THE TASK
Show every line below where "SQUARE" appears.

[COLLECTED MATERIAL — start]

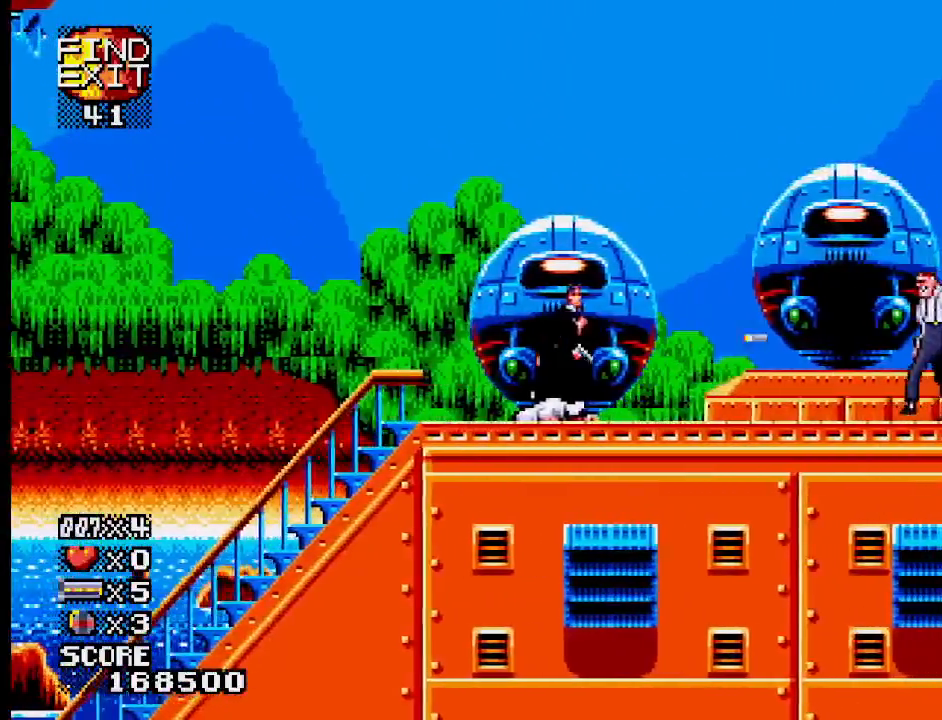
{"buttons": [], "events": [[267, "SQUARE", "down"], [367, "SQUARE", "up"], [400, "SQUARE", "down"], [467, "SQUARE", "up"]]}
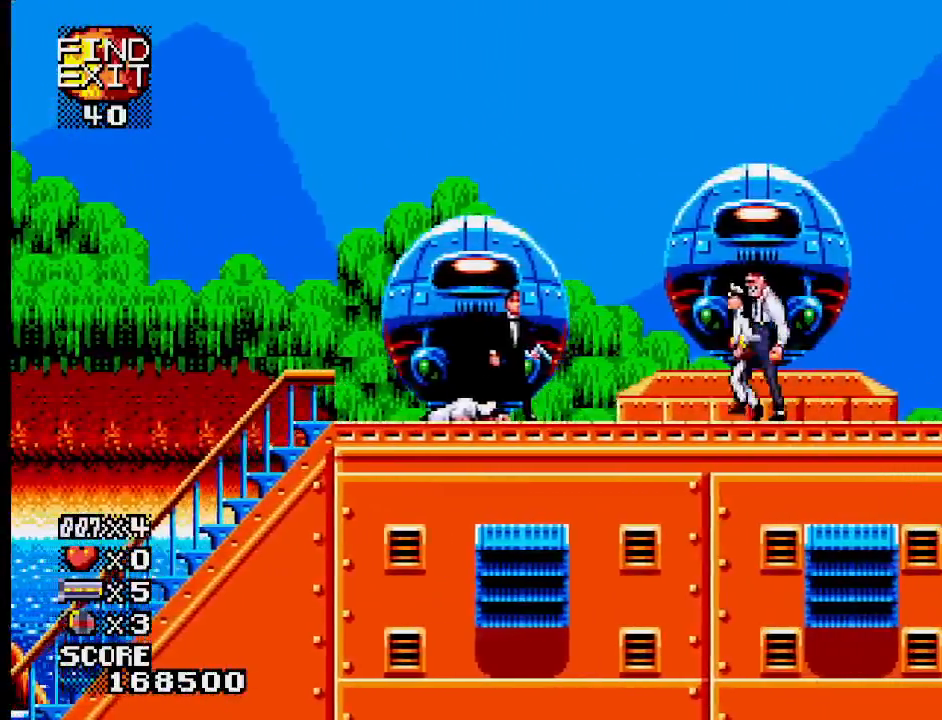
{"buttons": [], "events": [[33, "SQUARE", "down"], [83, "SQUARE", "up"], [133, "SQUARE", "down"], [183, "SQUARE", "up"], [233, "SQUARE", "down"], [400, "SQUARE", "up"], [417, "SQUARE", "down"], [467, "SQUARE", "up"]]}
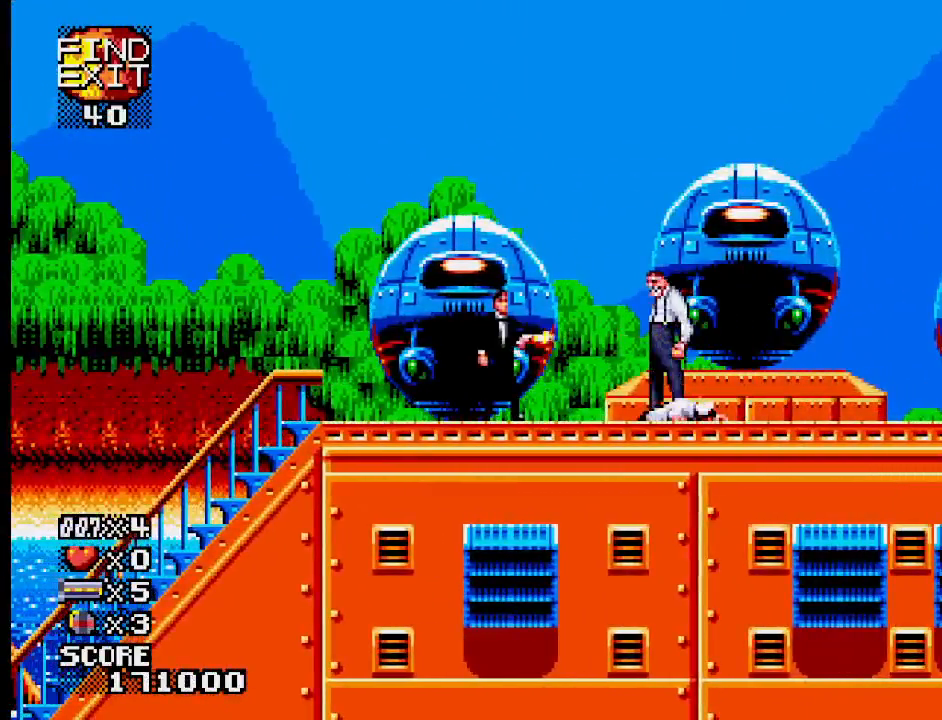
{"buttons": [], "events": []}
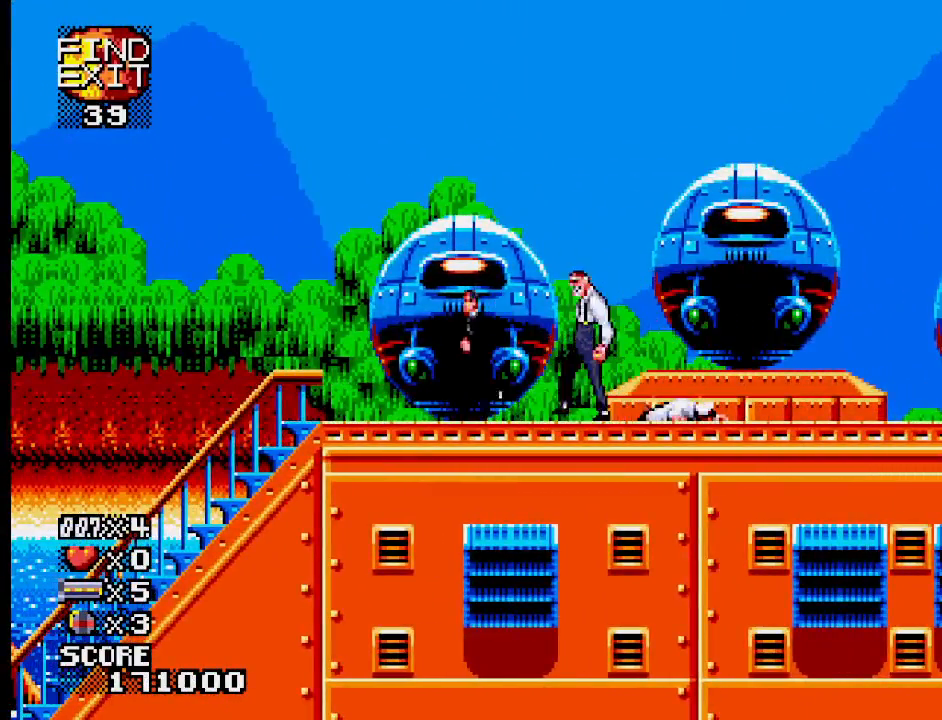
{"buttons": [], "events": []}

[COLLECTED MATERIAL — finish]

EXERCISE RESULT
{"buttons": [], "events": [[267, "SQUARE", "down"], [367, "SQUARE", "up"], [400, "SQUARE", "down"], [467, "SQUARE", "up"]]}
{"buttons": [], "events": [[33, "SQUARE", "down"], [83, "SQUARE", "up"], [133, "SQUARE", "down"], [183, "SQUARE", "up"], [233, "SQUARE", "down"], [400, "SQUARE", "up"], [417, "SQUARE", "down"], [467, "SQUARE", "up"]]}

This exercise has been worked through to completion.